Mariner Health Group, a post-acute provider based in New London, Conn., has signed a $110 million agreement to acquire Allegis Health Services in Calverton, Md. Allegis owns or leases eight skilled-nursing facilities and manages three hospital-based skilled-nursing units in the Mid-Atlantic region. It reported annual revenues of $68.7 million at the end of May. After the deal is completed, Mariner will operate 78 inpatient centers, 57 outpatient clinics and five home-care agencies.
The chief executive of one of Columbia/HCA Healthcare Corp.'s three largest hospitals resigned, effective Aug. 1. Jim Kelly, 44, president and CEO of 760-bed Columbia Wesley Medical Center in Wichita, Kan., said he needed personal and professional change in his life.

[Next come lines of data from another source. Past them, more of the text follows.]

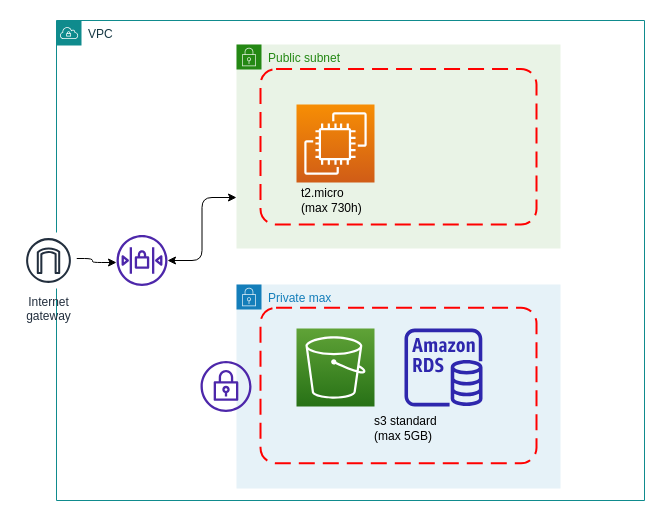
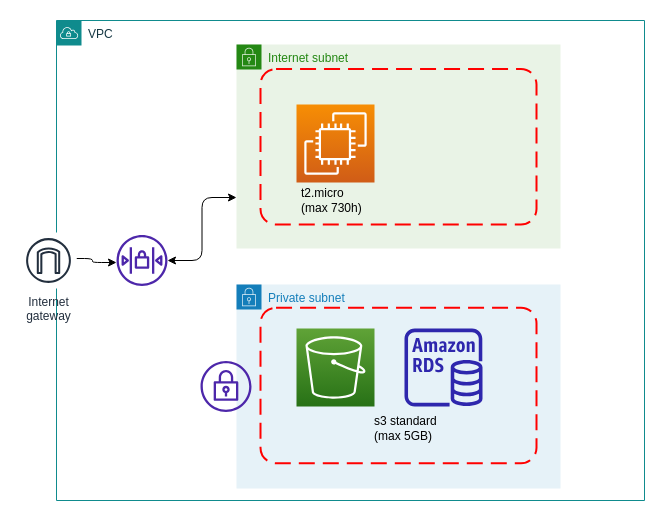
  <mxCell id="0" />
  <mxCell id="1" parent="0" />
  <mxCell id="2" value="VPC" style="points=[[0,0],[0.25,0],[0.5,0],[0.75,0],[1,0],[1,0.25],[1,0.5],[1,0.75],[1,1],[0.75,1],[0.5,1],[0.25,1],[0,1],[0,0.75],[0,0.5],[0,0.25]];outlineConnect=0;html=1;whiteSpace=wrap;fontSize=12;fontStyle=0;container=1;pointerEvents=0;collapsible=0;recursiveResize=0;shape=mxgraph.aws4.group;grIcon=mxgraph.aws4.group_vpc;strokeColor=#0F8B8D;fillColor=none;verticalAlign=top;align=left;spacingLeft=30;fontColor=#143642;dashed=0;labelBackgroundColor=none;rounded=1;" vertex="1" parent="1"><mxGeometry x="56" y="20" width="588" height="480" as="geometry" /></mxCell>
  <mxCell id="3" value="" style="edgeStyle=orthogonalEdgeStyle;rounded=1;orthogonalLoop=1;jettySize=auto;html=1;" edge="1" parent="2"><mxGeometry relative="1" as="geometry"><mxPoint x="20" y="238" as="sourcePoint" /><mxPoint x="60.001" y="242" as="targetPoint" /><Array as="points"><mxPoint x="36" y="238" /><mxPoint x="36" y="242" /></Array></mxGeometry></mxCell>
  <mxCell id="4" style="edgeStyle=orthogonalEdgeStyle;rounded=1;orthogonalLoop=1;jettySize=auto;html=1;exitX=0;exitY=0.75;exitDx=0;exitDy=0;startArrow=classic;startFill=1;" edge="1" parent="2" source="5" target="14"><mxGeometry relative="1" as="geometry" /></mxCell>
- <mxCell id="5" value="Public subnet" style="points=[[0,0],[0.25,0],[0.5,0],[0.75,0],[1,0],[1,0.25],[1,0.5],[1,0.75],[1,1],[0.75,1],[0.5,1],[0.25,1],[0,1],[0,0.75],[0,0.5],[0,0.25]];outlineConnect=0;gradientColor=none;html=1;whiteSpace=wrap;fontSize=12;fontStyle=0;container=1;pointerEvents=0;collapsible=0;recursiveResize=0;shape=mxgraph.aws4.group;grIcon=mxgraph.aws4.group_security_group;grStroke=0;strokeColor=#248814;fillColor=#E9F3E6;verticalAlign=top;align=left;spacingLeft=30;fontColor=#248814;dashed=0;rounded=1;" vertex="1" parent="2"><mxGeometry x="180" y="24" width="324" height="204" as="geometry" /></mxCell>
+ <mxCell id="5" value="Internet subnet" style="points=[[0,0],[0.25,0],[0.5,0],[0.75,0],[1,0],[1,0.25],[1,0.5],[1,0.75],[1,1],[0.75,1],[0.5,1],[0.25,1],[0,1],[0,0.75],[0,0.5],[0,0.25]];outlineConnect=0;gradientColor=none;html=1;whiteSpace=wrap;fontSize=12;fontStyle=0;container=1;pointerEvents=0;collapsible=0;recursiveResize=0;shape=mxgraph.aws4.group;grIcon=mxgraph.aws4.group_security_group;grStroke=0;strokeColor=#248814;fillColor=#E9F3E6;verticalAlign=top;align=left;spacingLeft=30;fontColor=#248814;dashed=0;rounded=1;" vertex="1" parent="2"><mxGeometry x="180" y="24" width="324" height="204" as="geometry" /></mxCell>
  <mxCell id="6" value="" style="rounded=1;arcSize=10;dashed=1;strokeColor=#ff0000;fillColor=none;gradientColor=none;dashPattern=8 4;strokeWidth=2;" vertex="1" parent="5"><mxGeometry x="24" y="24.5" width="276" height="155.5" as="geometry" /></mxCell>
  <mxCell id="7" value="" style="sketch=0;points=[[0,0,0],[0.25,0,0],[0.5,0,0],[0.75,0,0],[1,0,0],[0,1,0],[0.25,1,0],[0.5,1,0],[0.75,1,0],[1,1,0],[0,0.25,0],[0,0.5,0],[0,0.75,0],[1,0.25,0],[1,0.5,0],[1,0.75,0]];outlineConnect=0;fontColor=#232F3E;gradientColor=#F78E04;gradientDirection=north;fillColor=#D05C17;strokeColor=#ffffff;dashed=0;verticalLabelPosition=bottom;verticalAlign=top;align=center;html=1;fontSize=12;fontStyle=0;aspect=fixed;shape=mxgraph.aws4.resourceIcon;resIcon=mxgraph.aws4.ec2;rounded=1;" vertex="1" parent="5"><mxGeometry x="60" y="60" width="78" height="78" as="geometry" /></mxCell>
  <mxCell id="8" value="t2.micro (max 730h)" style="text;strokeColor=none;align=left;fillColor=none;html=1;verticalAlign=middle;whiteSpace=wrap;rounded=0;" vertex="1" parent="5"><mxGeometry x="63" y="144" width="72" height="24" as="geometry" /></mxCell>
- <mxCell id="9" value="Private max" style="points=[[0,0],[0.25,0],[0.5,0],[0.75,0],[1,0],[1,0.25],[1,0.5],[1,0.75],[1,1],[0.75,1],[0.5,1],[0.25,1],[0,1],[0,0.75],[0,0.5],[0,0.25]];outlineConnect=0;gradientColor=none;html=1;whiteSpace=wrap;fontSize=12;fontStyle=0;container=1;pointerEvents=0;collapsible=0;recursiveResize=0;shape=mxgraph.aws4.group;grIcon=mxgraph.aws4.group_security_group;grStroke=0;strokeColor=#147EBA;fillColor=#E6F2F8;verticalAlign=top;align=left;spacingLeft=30;fontColor=#147EBA;dashed=0;rounded=1;" vertex="1" parent="2"><mxGeometry x="180" y="264" width="324" height="204" as="geometry" /></mxCell>
+ <mxCell id="9" value="Private subnet" style="points=[[0,0],[0.25,0],[0.5,0],[0.75,0],[1,0],[1,0.25],[1,0.5],[1,0.75],[1,1],[0.75,1],[0.5,1],[0.25,1],[0,1],[0,0.75],[0,0.5],[0,0.25]];outlineConnect=0;gradientColor=none;html=1;whiteSpace=wrap;fontSize=12;fontStyle=0;container=1;pointerEvents=0;collapsible=0;recursiveResize=0;shape=mxgraph.aws4.group;grIcon=mxgraph.aws4.group_security_group;grStroke=0;strokeColor=#147EBA;fillColor=#E6F2F8;verticalAlign=top;align=left;spacingLeft=30;fontColor=#147EBA;dashed=0;rounded=1;" vertex="1" parent="2"><mxGeometry x="180" y="264" width="324" height="204" as="geometry" /></mxCell>
  <mxCell id="10" value="" style="sketch=0;points=[[0,0,0],[0.25,0,0],[0.5,0,0],[0.75,0,0],[1,0,0],[0,1,0],[0.25,1,0],[0.5,1,0],[0.75,1,0],[1,1,0],[0,0.25,0],[0,0.5,0],[0,0.75,0],[1,0.25,0],[1,0.5,0],[1,0.75,0]];outlineConnect=0;fontColor=#232F3E;gradientColor=#60A337;gradientDirection=north;fillColor=#277116;strokeColor=#ffffff;dashed=0;verticalLabelPosition=bottom;verticalAlign=top;align=center;html=1;fontSize=12;fontStyle=0;aspect=fixed;shape=mxgraph.aws4.resourceIcon;resIcon=mxgraph.aws4.s3;rounded=1;" vertex="1" parent="9"><mxGeometry x="60" y="44" width="78" height="78" as="geometry" /></mxCell>
  <mxCell id="11" value="" style="rounded=1;arcSize=10;dashed=1;strokeColor=#ff0000;fillColor=none;gradientColor=none;dashPattern=8 4;strokeWidth=2;" vertex="1" parent="9"><mxGeometry x="24" y="23.25" width="276" height="155.5" as="geometry" /></mxCell>
  <mxCell id="12" value="s3 standard (max 5GB)" style="text;strokeColor=none;align=left;fillColor=none;html=1;verticalAlign=middle;whiteSpace=wrap;rounded=0;" vertex="1" parent="9"><mxGeometry x="136" y="132" width="72" height="24" as="geometry" /></mxCell>
  <mxCell id="13" value="" style="sketch=0;outlineConnect=0;fontColor=#232F3E;gradientColor=none;fillColor=#2E27AD;strokeColor=none;dashed=0;verticalLabelPosition=bottom;verticalAlign=top;align=center;html=1;fontSize=12;fontStyle=0;aspect=fixed;pointerEvents=1;shape=mxgraph.aws4.rds_instance;rounded=1;" vertex="1" parent="9"><mxGeometry x="168" y="44" width="78" height="78" as="geometry" /></mxCell>
  <mxCell id="14" value="" style="sketch=0;outlineConnect=0;fontColor=#232F3E;gradientColor=none;fillColor=#4D27AA;strokeColor=none;dashed=0;verticalLabelPosition=bottom;verticalAlign=top;align=center;html=1;fontSize=12;fontStyle=0;aspect=fixed;pointerEvents=1;shape=mxgraph.aws4.network_access_control_list;rounded=1;" vertex="1" parent="2"><mxGeometry x="60" y="214.5" width="51" height="51" as="geometry" /></mxCell>
  <mxCell id="15" value="" style="sketch=0;outlineConnect=0;fontColor=#232F3E;gradientColor=none;fillColor=#4D27AA;strokeColor=none;dashed=0;verticalLabelPosition=bottom;verticalAlign=top;align=center;html=1;fontSize=12;fontStyle=0;aspect=fixed;pointerEvents=1;shape=mxgraph.aws4.vpn_gateway;rounded=1;" vertex="1" parent="2"><mxGeometry x="144" y="340.5" width="51" height="51" as="geometry" /></mxCell>
  <mxCell id="16" value="Internet&#10;gateway" style="sketch=0;outlineConnect=0;fontColor=#232F3E;gradientColor=none;strokeColor=#232F3E;fillColor=#ffffff;dashed=0;verticalLabelPosition=bottom;verticalAlign=top;align=center;html=1;fontSize=12;fontStyle=0;aspect=fixed;shape=mxgraph.aws4.resourceIcon;resIcon=mxgraph.aws4.internet_gateway;rounded=1;" vertex="1" parent="1"><mxGeometry x="20" y="232" width="56" height="56" as="geometry" /></mxCell>
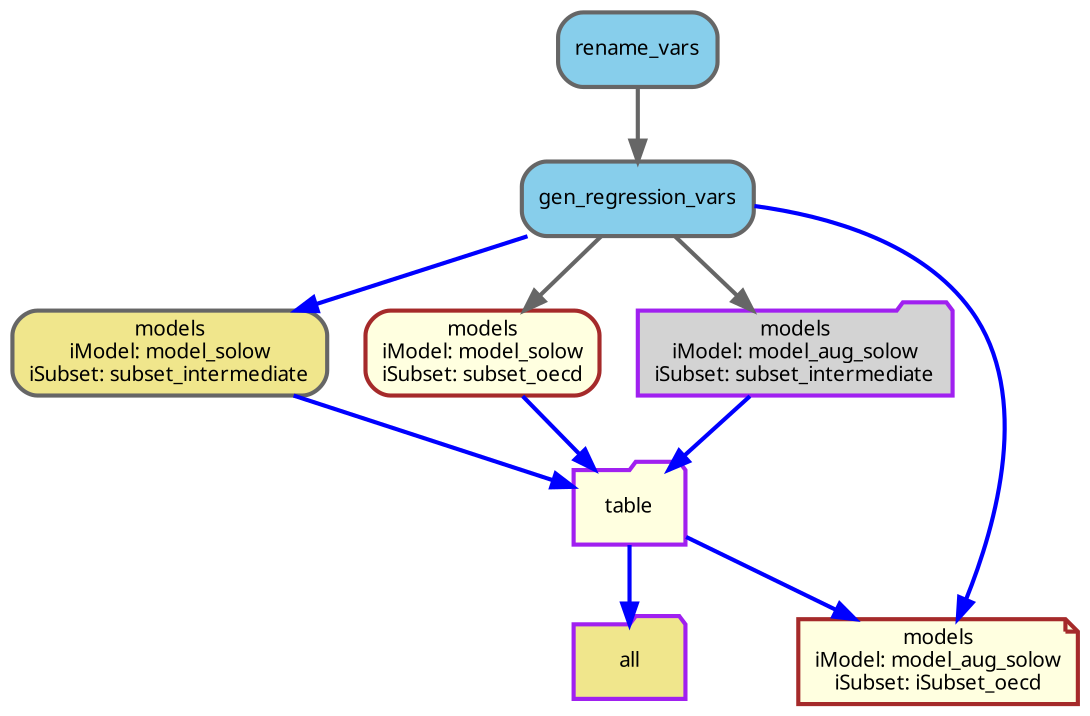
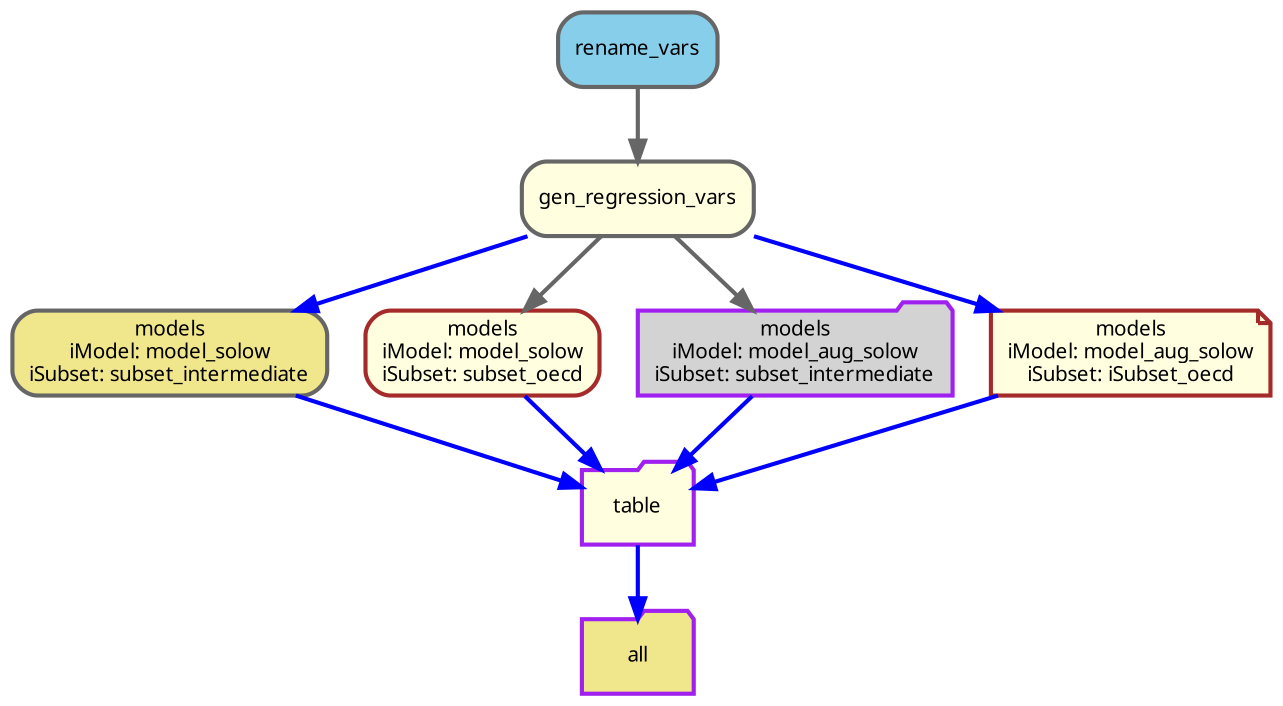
  digraph {
    bgcolor=white
    node [color=purple fillcolor=lightyellow fontname=sans fontsize=10 penwidth=2 shape=box style="rounded,filled"]
    edge [color=blue penwidth=2]
    n1 [fillcolor=khaki label=all shape=folder]
    n2 [label=table shape=folder]
    n3 [color=gray40 fillcolor=khaki label="models\niModel: model_solow\niSubset: subset_intermediate"]
-   n4 [color=gray40 fillcolor=skyblue label=gen_regression_vars]
+   n4 [color=gray40 label=gen_regression_vars]
    n5 [color=brown label="models\niModel: model_solow\niSubset: subset_oecd"]
    n6 [fillcolor=lightgrey label="models\niModel: model_aug_solow\niSubset: subset_intermediate" shape=folder]
    n7 [color=brown label="models\niModel: model_aug_solow\niSubset: iSubset_oecd" shape=note]
    n8 [color=gray40 fillcolor=skyblue label=rename_vars]
    n2 -> n1
    n3 -> n2
    n4 -> n3
    n4 -> n5 [color=gray40]
    n4 -> n6 [color=gray40]
    n4 -> n7
    n5 -> n2
    n6 -> n2
-   n2 -> n7
+   n7 -> n2
    n8 -> n4 [color=gray40]
  }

Kevin Gross, Columbia's Midwest region president, will take over as interim CEO.
Brentwood, Tenn.-based Quorum Health Group last week entered into a lease agreement to operate 78-bed Williamsburg County Memorial Hospital in Kingtree, S.C. Terms of the agreement weren't disclosed. Williamsburg County becomes Quorum's fourth hospital owned or operated by the investor-owned company in South Carolina.
U.S. Diagnostic Labs, based in West Palm Beach, Fla., has signed an agreement to acquire Medical Imaging Centers of America in San Diego for $11.75 per share, or about $40 million in cash. The acquisition is expected to be completed in about 45 days, after approval by MICA shareholders. MICA put itself up for auction earlier this year after reaching a settlement in a proxy fight with Steel Partners, a New York-based investment firm that had made a hostile takeover bid for the company. Under the settlement, MICA was given time to find another suitor. MICA owns 17 diagnostic-imaging centers and one radiation oncology center and has about $36 million in annualized revenues. U.S. Diagnostic currently manages 50 facilities in 12 states.